A l’instar des autres pays, l’Union des Comores a soumis en 2015 sa Contribution Prévue Déterminée au niveau National (CPDN) dans laquelle elle ambitionne de réduire ses émissions de GES à l’horizon 2030 de 84% environ par rapport aux émissions projetées pour la même année selon un scénario de référence.
Afin de participer à l’opérationnalisation de l’Accord de Paris et de répondre à la demande des Pays en développement (PED) en termes de soutien à la mise en œuvre de leur Contribution Déterminée au niveau National (CDN), l’Agence Française de Développement (AFD) a mis en place dès 2017 une Facilité Adapt’Action sur une période de 4 ans en faveur de 15 pays dont les Comores. L’objectif de la Facilité Adapt’Action est de jouer un rôle d’effet de levier pour accélérer les investissements présentant des co-bénéfices « climat ».
Dans son allocution le directeur adjoint de l’AFD M. Philippe BOSSE a présenté les trois axes qui compose l’Adapt’Action. C’est ainsi que l’axe un vise la consolidation pour l’appui à la mise en place d’une gouvernance « climat » locale permettant la mise en œuvre réussie et le suivi de la CDN, en conduisant des activités de renforcement des capacités pour l’ensemble des acteurs, à l’échelle de l’ensemble des territoires. L’axe deux est une déclinaison des CDN dans 1 ou 2 politiques publiques sectorielles auxquelles sont adossés des plans d’action concrets portant sur des secteurs clés impactés par le changement climatique.
Cet appui se fera principalement dans le domaine de l’adaptation. Et le troisième axe est la réalisation d’études de préfaisabilité, faisabilité, vulnérabilité ou études techniques et financières pour 1 à 3 programmes et projets « climat » structurants et transformationnels, notamment dans le domaine de l’adaptation et l’appui à la recherche de financement.
L’objectif général du projet vise à accompagner l’Union des Comores et notamment le Ministère de l’Agriculture, de la Pêche et de l’Environnement (MAPE) et la Direction Générale de l’Environnement et des Forêts (DGEF) dans le processus de révision à la hausse de sa CDN et l’élaboration du plan de mise en œuvre et ce, dans le cadre de l’Axe 1 de la Facilité Adapt’Action et conformément au dispositif de révision mis en place dans l’Accord de Paris qui prévoit une première révision obligatoire des engagements en 2025 mais invite les pays à le faire dès 2020.
Dans son intervention le Secrétaire Général du ministère de l’Agriculture, de la Pêche et de l’Environnement M. Daniel Ali Bandar, a déclaré que « nous devons axer nos réflexions sur des choix raisonnés et éviter que chacun ne veuille tirer la couverture sur soi mais d’aboutir à des résultats qui feront que la bonne gouvernance se reflète sur des échanges d’informations fiables.
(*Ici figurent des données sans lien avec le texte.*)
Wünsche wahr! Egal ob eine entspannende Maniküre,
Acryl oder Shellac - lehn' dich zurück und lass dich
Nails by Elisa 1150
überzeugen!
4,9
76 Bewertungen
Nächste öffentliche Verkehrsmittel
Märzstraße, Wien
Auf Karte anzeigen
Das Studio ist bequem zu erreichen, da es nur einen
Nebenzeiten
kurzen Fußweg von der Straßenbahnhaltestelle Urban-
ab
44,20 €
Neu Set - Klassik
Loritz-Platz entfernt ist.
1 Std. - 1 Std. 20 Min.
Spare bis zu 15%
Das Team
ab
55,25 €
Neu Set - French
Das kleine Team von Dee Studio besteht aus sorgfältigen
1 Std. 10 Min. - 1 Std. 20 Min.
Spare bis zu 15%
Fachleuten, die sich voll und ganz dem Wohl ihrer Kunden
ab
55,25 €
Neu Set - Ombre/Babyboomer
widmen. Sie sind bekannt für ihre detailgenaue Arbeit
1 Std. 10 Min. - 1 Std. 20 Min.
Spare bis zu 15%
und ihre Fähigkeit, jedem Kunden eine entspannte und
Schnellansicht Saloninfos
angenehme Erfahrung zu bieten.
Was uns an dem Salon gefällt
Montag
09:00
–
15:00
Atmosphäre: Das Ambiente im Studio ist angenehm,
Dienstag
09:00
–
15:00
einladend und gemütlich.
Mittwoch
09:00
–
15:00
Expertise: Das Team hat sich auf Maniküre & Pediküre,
Le travail que nous entamons doit contribuer aussi à éclairer les autorités sur le niveau d’ambition en la matière et devrait dans une certaine mesure figurer dans l’allocution du chef de l’Etat lors du sommet sur le changement climatique qui sera organisé par l’ONU en septembre prochain ».
Les participants ont eu à validation de manière collégiale la liste des parties prenantes à associer au processus et désignation d’un point de contact dans chaque institution/organisme retenue. Ils ont eu à identifier des données et les documents pertinents en rapport avec le changement climatique qui devront figurer dans l’inventaire. Par ailleurs des discussions sur l’outil à utiliser pour un recensement harmonisé des données et discussion d’un outil de partage en ligne de ces données à moyen terme ont été menées. Et enfin des discussions sur un cadre de concertation à mettre en place pour faciliter la collecte et le partage des données durant ce processus et discussion sur les modalités de mise en place d’un cadre pérenne.